PROBLEM ▸
In the records below, begin at the line containing "character | Source" and end at the line containing "is presented third"; quote every line in that span exactly, including both boundary lines, and no others.
══════
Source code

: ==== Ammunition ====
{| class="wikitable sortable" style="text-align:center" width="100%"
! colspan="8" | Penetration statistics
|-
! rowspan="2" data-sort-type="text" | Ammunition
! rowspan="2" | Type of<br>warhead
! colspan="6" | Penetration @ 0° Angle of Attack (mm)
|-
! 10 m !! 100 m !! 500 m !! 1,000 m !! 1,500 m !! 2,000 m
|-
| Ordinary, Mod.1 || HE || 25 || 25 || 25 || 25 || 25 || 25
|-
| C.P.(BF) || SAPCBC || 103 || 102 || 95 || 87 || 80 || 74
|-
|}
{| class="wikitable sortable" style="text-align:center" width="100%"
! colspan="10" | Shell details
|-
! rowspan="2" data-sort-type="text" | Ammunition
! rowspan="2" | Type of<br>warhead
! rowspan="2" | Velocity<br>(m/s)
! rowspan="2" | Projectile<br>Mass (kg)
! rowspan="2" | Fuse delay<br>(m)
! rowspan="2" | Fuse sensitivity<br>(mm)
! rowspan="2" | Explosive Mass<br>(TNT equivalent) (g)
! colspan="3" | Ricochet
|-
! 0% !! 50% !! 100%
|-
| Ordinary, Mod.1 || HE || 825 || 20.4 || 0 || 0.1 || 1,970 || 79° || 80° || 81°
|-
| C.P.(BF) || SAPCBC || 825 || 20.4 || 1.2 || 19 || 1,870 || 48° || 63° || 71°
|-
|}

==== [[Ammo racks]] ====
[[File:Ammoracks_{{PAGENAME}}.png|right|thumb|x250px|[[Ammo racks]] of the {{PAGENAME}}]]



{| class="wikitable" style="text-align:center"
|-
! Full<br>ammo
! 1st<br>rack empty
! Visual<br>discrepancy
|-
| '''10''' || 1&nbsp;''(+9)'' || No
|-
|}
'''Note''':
══════
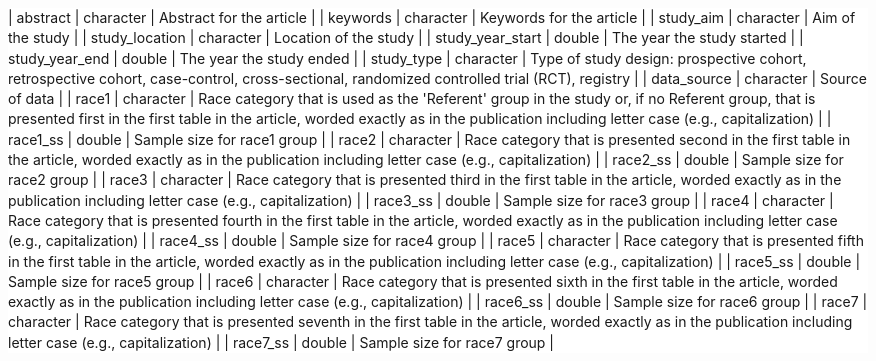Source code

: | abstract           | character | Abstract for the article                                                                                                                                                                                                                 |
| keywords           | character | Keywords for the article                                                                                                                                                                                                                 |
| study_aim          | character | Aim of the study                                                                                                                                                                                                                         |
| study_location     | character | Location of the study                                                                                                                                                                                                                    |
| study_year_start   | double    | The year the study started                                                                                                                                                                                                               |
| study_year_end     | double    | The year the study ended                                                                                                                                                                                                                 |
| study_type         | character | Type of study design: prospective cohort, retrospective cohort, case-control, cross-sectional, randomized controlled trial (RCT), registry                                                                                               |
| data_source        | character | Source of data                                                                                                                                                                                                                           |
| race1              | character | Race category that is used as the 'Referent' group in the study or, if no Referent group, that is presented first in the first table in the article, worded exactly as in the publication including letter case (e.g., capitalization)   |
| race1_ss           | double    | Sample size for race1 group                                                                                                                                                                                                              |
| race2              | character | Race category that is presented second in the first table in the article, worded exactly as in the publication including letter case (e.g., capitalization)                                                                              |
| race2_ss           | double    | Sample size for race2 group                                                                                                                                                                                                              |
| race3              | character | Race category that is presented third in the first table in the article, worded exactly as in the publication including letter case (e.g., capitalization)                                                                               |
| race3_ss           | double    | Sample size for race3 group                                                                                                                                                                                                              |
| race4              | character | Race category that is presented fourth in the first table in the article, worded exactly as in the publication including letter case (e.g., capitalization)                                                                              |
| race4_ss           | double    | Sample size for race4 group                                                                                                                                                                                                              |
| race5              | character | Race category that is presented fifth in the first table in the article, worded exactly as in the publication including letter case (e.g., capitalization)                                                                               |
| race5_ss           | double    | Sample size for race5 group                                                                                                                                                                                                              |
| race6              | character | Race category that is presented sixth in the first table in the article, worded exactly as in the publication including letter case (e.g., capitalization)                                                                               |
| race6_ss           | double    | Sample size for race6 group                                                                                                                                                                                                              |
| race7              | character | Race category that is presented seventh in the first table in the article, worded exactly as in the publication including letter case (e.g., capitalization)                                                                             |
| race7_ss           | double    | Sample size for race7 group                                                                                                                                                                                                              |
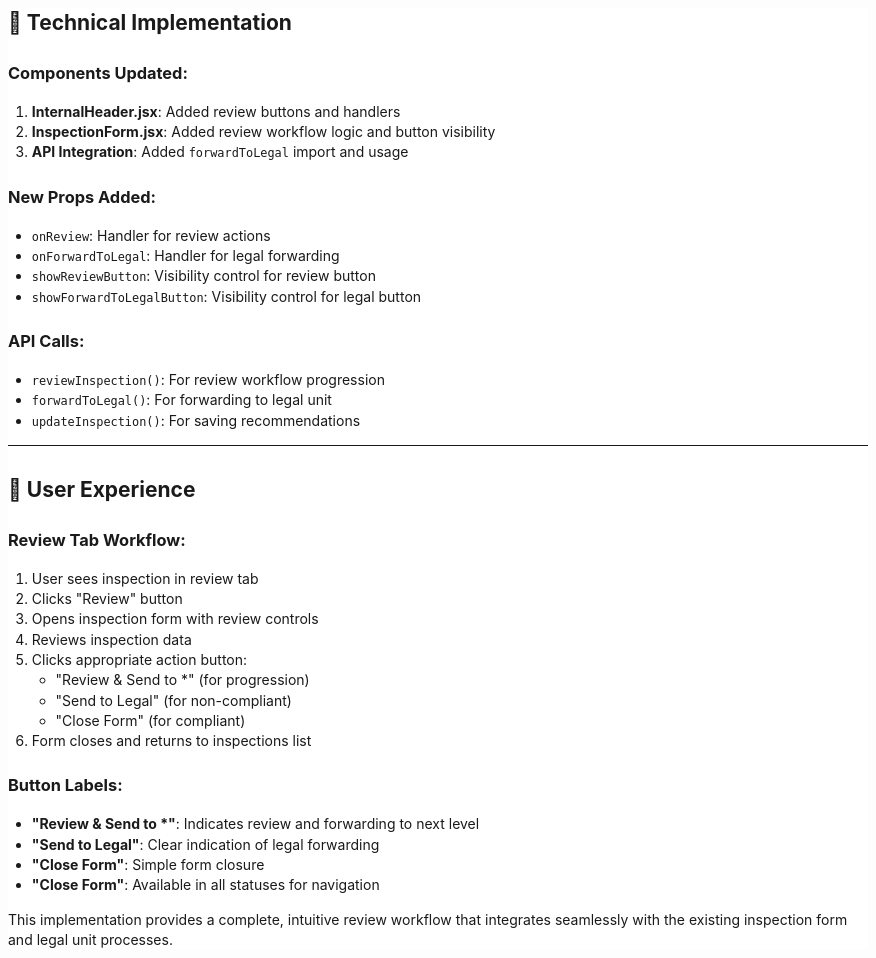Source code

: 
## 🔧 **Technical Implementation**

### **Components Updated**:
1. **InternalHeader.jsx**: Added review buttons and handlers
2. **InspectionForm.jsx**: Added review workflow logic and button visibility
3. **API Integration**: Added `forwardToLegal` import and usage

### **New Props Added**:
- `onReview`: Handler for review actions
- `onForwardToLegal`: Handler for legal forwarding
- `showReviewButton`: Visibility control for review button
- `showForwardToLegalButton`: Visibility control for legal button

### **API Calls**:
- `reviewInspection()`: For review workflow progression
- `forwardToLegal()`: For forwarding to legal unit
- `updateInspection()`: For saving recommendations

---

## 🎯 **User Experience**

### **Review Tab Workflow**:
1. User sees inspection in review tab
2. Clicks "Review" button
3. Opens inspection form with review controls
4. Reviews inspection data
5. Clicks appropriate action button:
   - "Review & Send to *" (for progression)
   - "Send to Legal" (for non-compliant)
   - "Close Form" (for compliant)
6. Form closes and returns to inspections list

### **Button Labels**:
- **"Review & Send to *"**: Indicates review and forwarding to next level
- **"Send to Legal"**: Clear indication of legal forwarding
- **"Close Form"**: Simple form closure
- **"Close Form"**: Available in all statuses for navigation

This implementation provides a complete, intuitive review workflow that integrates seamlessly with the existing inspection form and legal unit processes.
══════
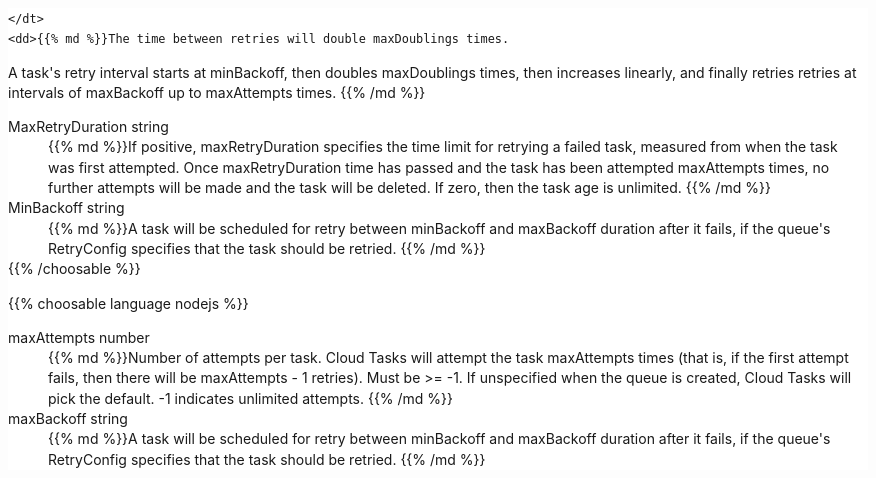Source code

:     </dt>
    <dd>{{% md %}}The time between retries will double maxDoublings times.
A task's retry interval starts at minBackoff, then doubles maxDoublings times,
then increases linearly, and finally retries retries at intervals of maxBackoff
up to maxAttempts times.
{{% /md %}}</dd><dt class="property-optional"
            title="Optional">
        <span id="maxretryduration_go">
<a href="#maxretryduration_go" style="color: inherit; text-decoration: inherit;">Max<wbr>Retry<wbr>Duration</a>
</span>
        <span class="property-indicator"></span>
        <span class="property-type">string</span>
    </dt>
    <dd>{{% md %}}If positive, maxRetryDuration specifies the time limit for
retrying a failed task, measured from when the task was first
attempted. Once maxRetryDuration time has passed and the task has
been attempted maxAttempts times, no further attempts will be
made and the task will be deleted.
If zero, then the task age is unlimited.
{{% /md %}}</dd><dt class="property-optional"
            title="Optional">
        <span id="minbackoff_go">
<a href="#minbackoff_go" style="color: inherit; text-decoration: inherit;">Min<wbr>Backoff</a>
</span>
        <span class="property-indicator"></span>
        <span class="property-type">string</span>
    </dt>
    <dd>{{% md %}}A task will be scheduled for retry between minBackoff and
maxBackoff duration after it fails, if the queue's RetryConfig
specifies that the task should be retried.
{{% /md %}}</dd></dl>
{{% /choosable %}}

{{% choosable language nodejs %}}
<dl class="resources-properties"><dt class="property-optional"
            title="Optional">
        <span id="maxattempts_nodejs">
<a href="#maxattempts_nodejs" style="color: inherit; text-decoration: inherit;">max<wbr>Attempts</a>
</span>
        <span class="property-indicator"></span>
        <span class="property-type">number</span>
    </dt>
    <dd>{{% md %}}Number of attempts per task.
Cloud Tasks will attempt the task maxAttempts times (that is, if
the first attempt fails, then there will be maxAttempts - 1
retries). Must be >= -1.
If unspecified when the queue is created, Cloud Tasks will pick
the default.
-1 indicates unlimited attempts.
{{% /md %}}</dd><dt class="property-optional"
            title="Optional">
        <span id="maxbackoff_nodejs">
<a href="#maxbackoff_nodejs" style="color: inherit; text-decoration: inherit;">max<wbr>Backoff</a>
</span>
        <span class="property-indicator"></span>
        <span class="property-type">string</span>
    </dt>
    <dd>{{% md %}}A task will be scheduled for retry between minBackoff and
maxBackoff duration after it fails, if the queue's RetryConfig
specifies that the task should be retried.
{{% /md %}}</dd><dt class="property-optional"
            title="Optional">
══════
ANSWER TO THIS TASK ▸
| data_source        | character | Source of data                                                                                                                                                                                                                           |
| race1              | character | Race category that is used as the 'Referent' group in the study or, if no Referent group, that is presented first in the first table in the article, worded exactly as in the publication including letter case (e.g., capitalization)   |
| race1_ss           | double    | Sample size for race1 group                                                                                                                                                                                                              |
| race2              | character | Race category that is presented second in the first table in the article, worded exactly as in the publication including letter case (e.g., capitalization)                                                                              |
| race2_ss           | double    | Sample size for race2 group                                                                                                                                                                                                              |
| race3              | character | Race category that is presented third in the first table in the article, worded exactly as in the publication including letter case (e.g., capitalization)                                                                               |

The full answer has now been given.